The formal orchestration tools — LangGraph, CrewAI, Google ADK — become relevant when you're building products where agents run without you watching. Customer-facing agents, automated pipelines, scheduled workflows. That's real orchestration. What most of us do day-to-day is closer to "structured collaboration with AI tools."

Custom skills: the practical middle ground#

One pattern that's delivered a lot of value without any framework overhead is custom skills — reusable prompt-and-tool bundles for specific tasks. Claude Code supports these natively, and MCP servers extend what they can access.

For example, I have a skill for running privacy audits on websites. It includes the scanning methodology, the output format, the visual theme for the report, and access to the tools it needs. When I type /privacy-scan https://example.com, all of that is bundled up and executed. It's not a conversation — it's a repeatable capability.

The difference between a skill and a prompt is the difference between a recipe and "make something with chicken." Both work, but one produces consistent results.

Why repeatable workflows beat long conversations#

Conversations are great for exploration. But they accumulate context that dilutes focus, they're impossible to reproduce exactly, and if the session crashes you lose everything.

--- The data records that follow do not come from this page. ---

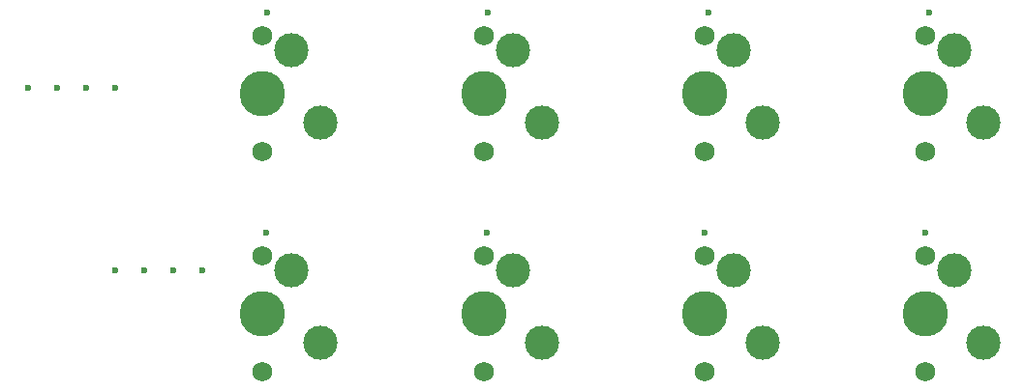
<source format=gbr>
G04 #@! TF.GenerationSoftware,KiCad,Pcbnew,8.0.6*
G04 #@! TF.CreationDate,2025-06-28T13:01:24+01:00*
G04 #@! TF.ProjectId,2x4,3278342e-6b69-4636-9164-5f7063625858,0.2*
G04 #@! TF.SameCoordinates,Original*
G04 #@! TF.FileFunction,Soldermask,Top*
G04 #@! TF.FilePolarity,Negative*
%FSLAX46Y46*%
G04 Gerber Fmt 4.6, Leading zero omitted, Abs format (unit mm)*
G04 Created by KiCad (PCBNEW 8.0.6) date 2025-06-28 13:01:24*
%MOMM*%
%LPD*%
G01*
G04 APERTURE LIST*
%ADD10C,1.750000*%
%ADD11C,3.000000*%
%ADD12C,3.987800*%
%ADD13C,0.600000*%
G04 APERTURE END LIST*
D10*
X101346000Y-46228000D03*
D11*
X103886000Y-47498000D03*
D12*
X101346000Y-51308000D03*
D11*
X106426000Y-53848000D03*
D10*
X101346000Y-56388000D03*
X139954000Y-65532000D03*
D11*
X142494000Y-66802000D03*
D12*
X139954000Y-70612000D03*
D11*
X145034000Y-73152000D03*
D10*
X139954000Y-75692000D03*
X120650000Y-46228000D03*
D11*
X123190000Y-47498000D03*
D12*
X120650000Y-51308000D03*
D11*
X125730000Y-53848000D03*
D10*
X120650000Y-56388000D03*
X120650000Y-65532000D03*
D11*
X123190000Y-66802000D03*
D12*
X120650000Y-70612000D03*
D11*
X125730000Y-73152000D03*
D10*
X120650000Y-75692000D03*
X101346000Y-65532000D03*
D11*
X103886000Y-66802000D03*
D12*
X101346000Y-70612000D03*
D11*
X106426000Y-73152000D03*
D10*
X101346000Y-75692000D03*
X81998934Y-46228000D03*
D11*
X84538934Y-47498000D03*
D12*
X81998934Y-51308000D03*
D11*
X87078934Y-53848000D03*
D10*
X81998934Y-56388000D03*
X139954000Y-46228000D03*
D11*
X142494000Y-47498000D03*
D12*
X139954000Y-51308000D03*
D11*
X145034000Y-53848000D03*
D10*
X139954000Y-56388000D03*
X81998934Y-65532000D03*
D11*
X84538934Y-66802000D03*
D12*
X81998934Y-70612000D03*
D11*
X87078934Y-73152000D03*
D10*
X81998934Y-75692000D03*
D13*
X69088000Y-50800000D03*
X82423000Y-44196000D03*
X64008000Y-50800000D03*
X121031000Y-44196000D03*
X140335000Y-44196000D03*
X61468000Y-50800000D03*
X101727000Y-44196000D03*
X66548000Y-50800000D03*
X74168000Y-66802000D03*
X101600000Y-63500000D03*
X76708000Y-66802000D03*
X82296000Y-63500000D03*
X71628000Y-66802000D03*
X120650000Y-63500000D03*
X139954000Y-63500000D03*
X69088000Y-66802000D03*
M02*

</source>
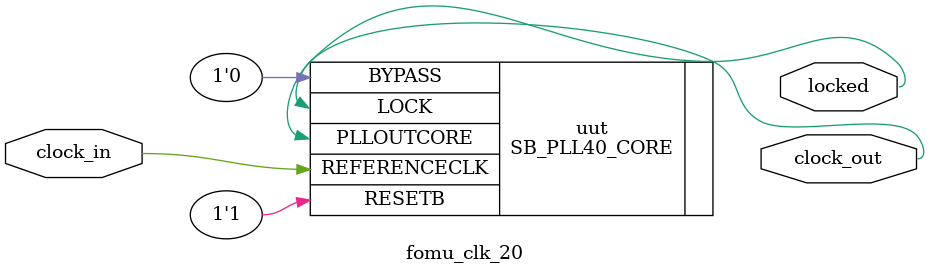
<source format=v>
/**
 * PLL configuration
 *
 * This Verilog module was generated automatically
 * using the icepll tool from the IceStorm project.
 * Use at your own risk.
 *
 * Given input frequency:        48.000 MHz
 * Requested output frequency:   20.000 MHz
 * Achieved output frequency:    20.000 MHz
 */

module fomu_clk_20(
	input  clock_in,
	output clock_out,
	output locked
	);

SB_PLL40_CORE #(
		.FEEDBACK_PATH("SIMPLE"),
		.DIVR(4'b0010),		// DIVR =  2
		.DIVF(7'b0100111),	// DIVF = 39
		.DIVQ(3'b101),		// DIVQ =  5
		.FILTER_RANGE(3'b001)	// FILTER_RANGE = 1
	) uut (
		.LOCK(locked),
		.RESETB(1'b1),
		.BYPASS(1'b0),
		.REFERENCECLK(clock_in),
		.PLLOUTCORE(clock_out)
		);

endmodule

</source>
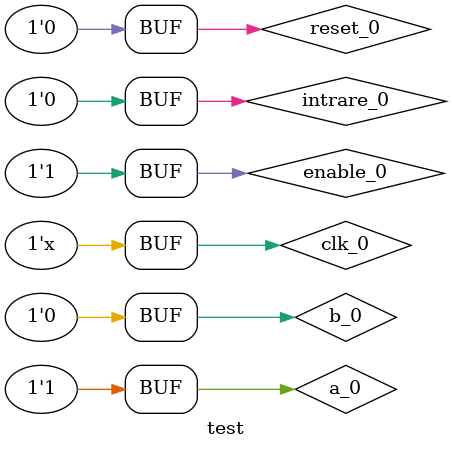
<source format=v>
`timescale 1ns / 1ps


module test();
    
    reg a_0, b_0, clk_0, enable_0, intrare_0, reset_0;
    wire iesire_0;
    
    design_1_wrapper pipeline(a_0, b_0, clk_0, enable_0, iesire_0, intrare_0, reset_0);
    
    initial begin
    
    clk_0 = 0; reset_0 = 1; enable_0 = 0; 
    #10 reset_0 = 0; enable_0 = 1;
    #15 a_0 = 1; b_0 = 1; intrare_0 = 0;
    #50 a_0 = 0; b_0 = 1; intrare_0 = 1;
    #50 a_0 = 1; b_0 = 1; intrare_0 = 0;
    #50 a_0 = 0; b_0 = 1; intrare_0 = 1;
    #50 a_0 = 1; b_0 = 0; intrare_0 = 0;

    end
    always
    #25 clk_0 = ~clk_0;
endmodule

</source>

Even a simple checklist — "step 1: generate, step 2: review, step 3: integrate, step 4: test" — is a better workflow than a single long conversation trying to do all four at once. The context stays focused at each step, you can use different models for different steps, and you can restart any step independently if it fails.

You don't need a framework to think in systems. You need the habit of breaking work into stages with clear handoffs.

Getting started#

You don't need a fancy framework to think in systems. Start with:

Identify the stages in your current workflow. What do you do first, second, third?
Separate the concerns. Which stages need different capabilities?
Define the interfaces. What does each stage produce? What does the next stage consume?
Automate one handoff. Pick the most mechanical transition and let an agent handle it.
Iterate. Add agents, refine prompts, adjust the workflow as you learn what works.

The goal isn't to build a complex orchestration system on day one. The goal is to start thinking in systems — recognizing that the structure of your workflow is as important as the quality of any individual prompt.

Multi-agent architectures, custom skills, structured workflows. Composable pieces over one-shot prompts.